▶ [SET EXERCISE]:
Reproduce every line of the material below word for word, omitting the pictures.

· · · · · · ·

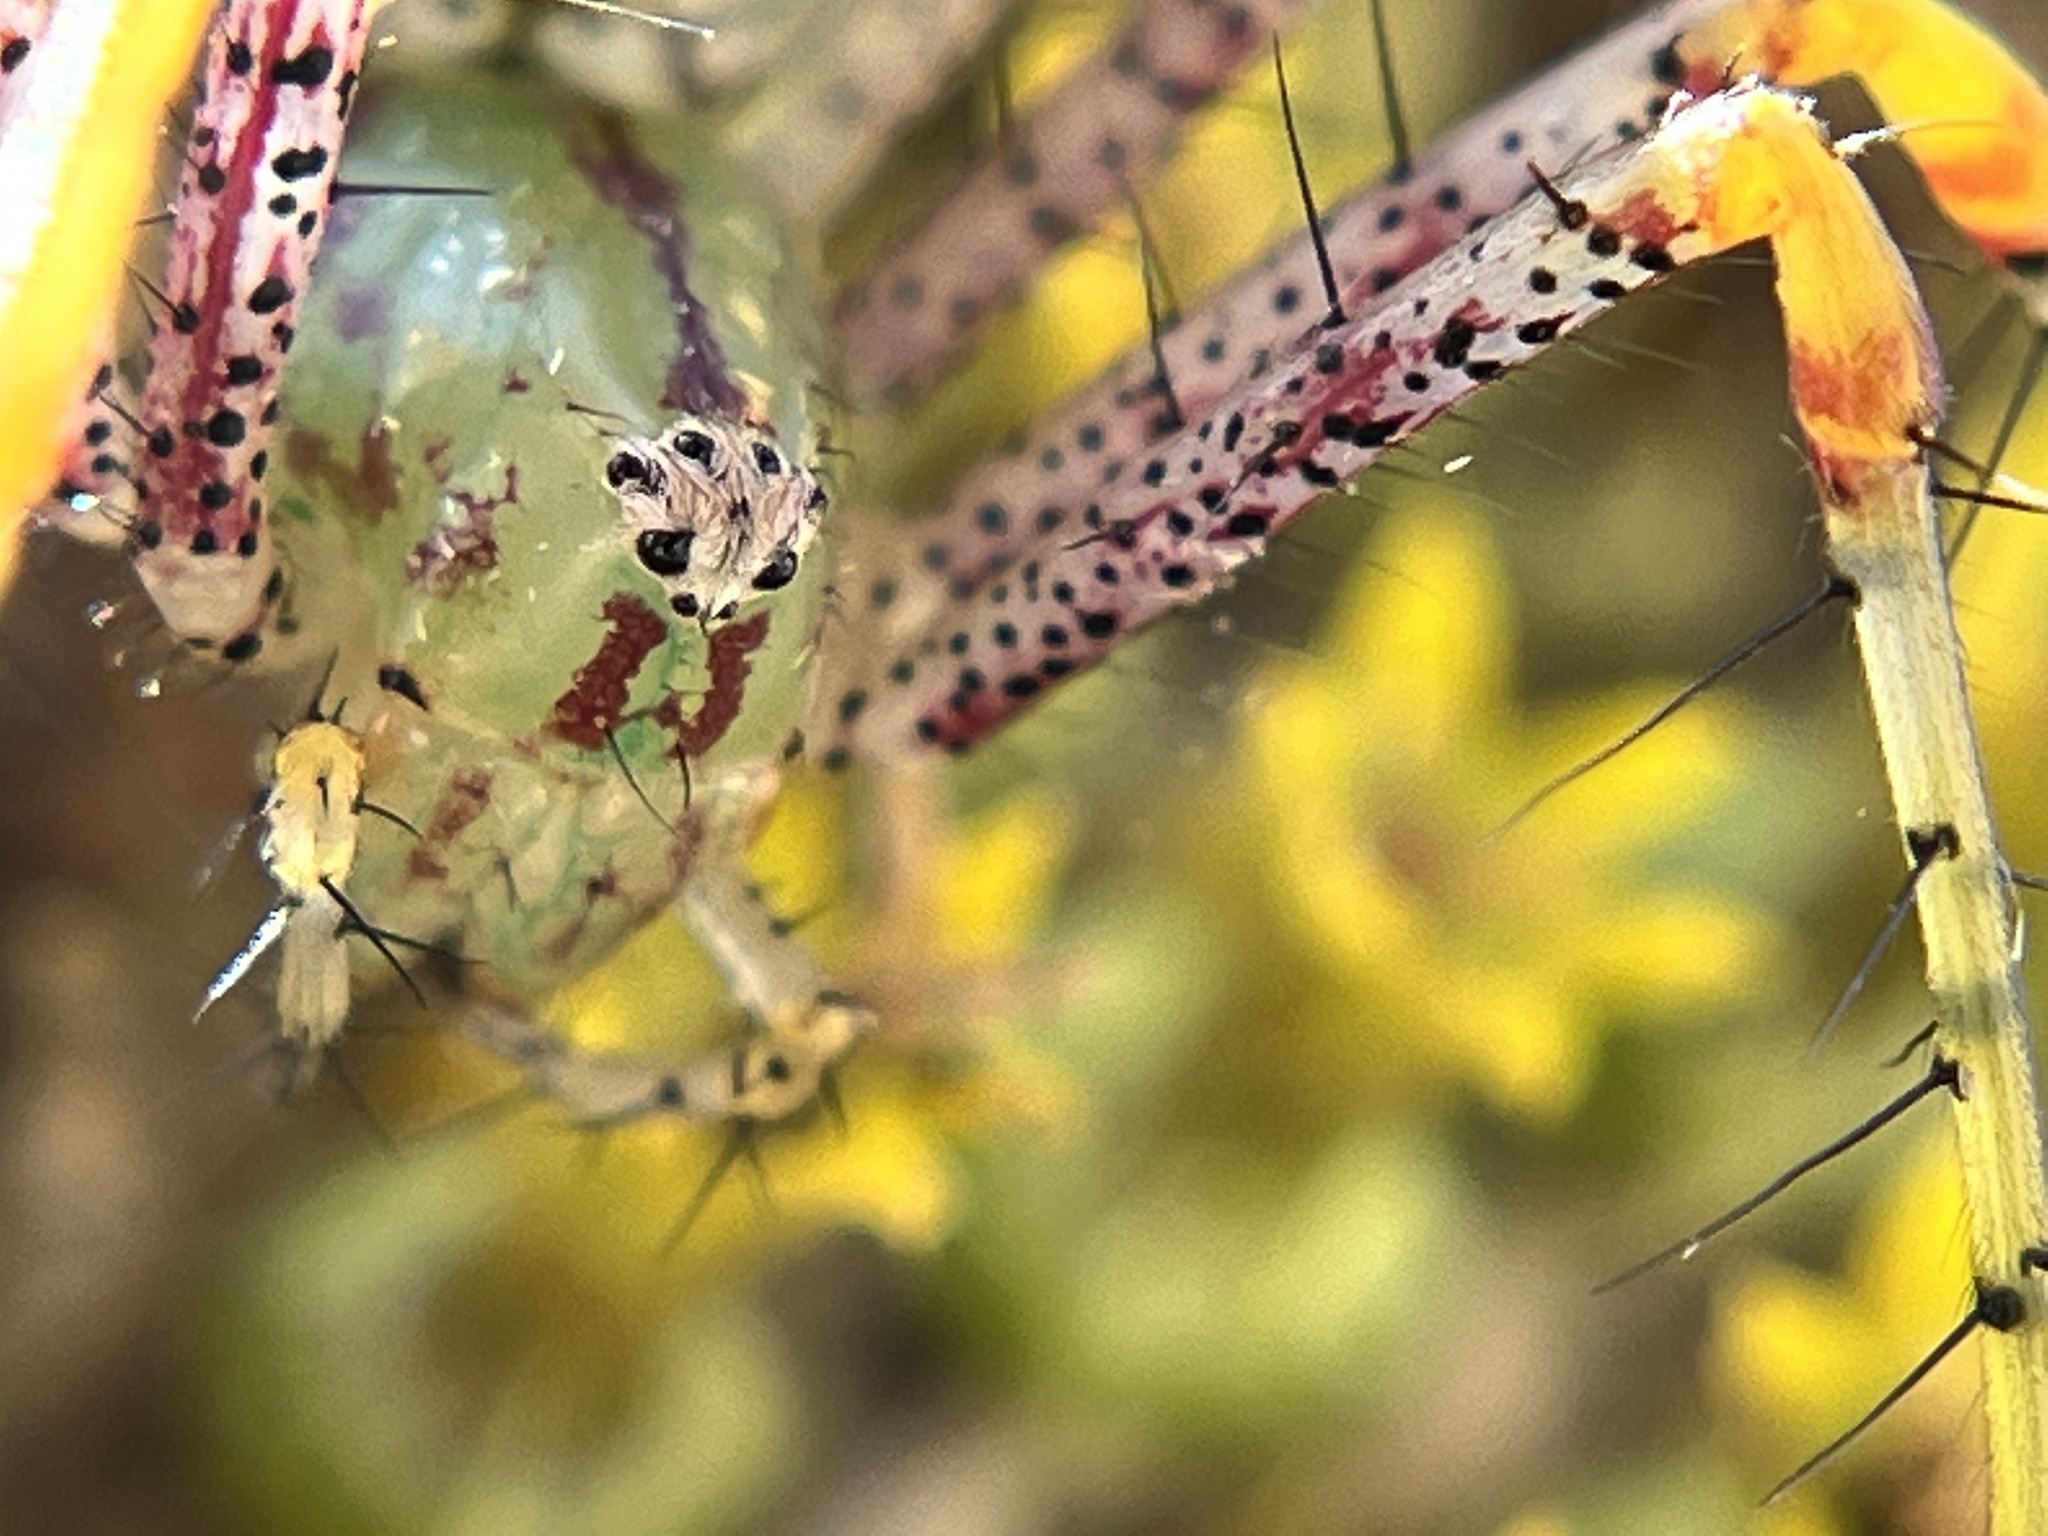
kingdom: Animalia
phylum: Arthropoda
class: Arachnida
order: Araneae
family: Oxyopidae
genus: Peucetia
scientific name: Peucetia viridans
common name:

· · · · · · ·

▶ [RESPONSE FOR THIS EXERCISE]:
kingdom: Animalia
phylum: Arthropoda
class: Arachnida
order: Araneae
family: Oxyopidae
genus: Peucetia
scientific name: Peucetia viridans
common name:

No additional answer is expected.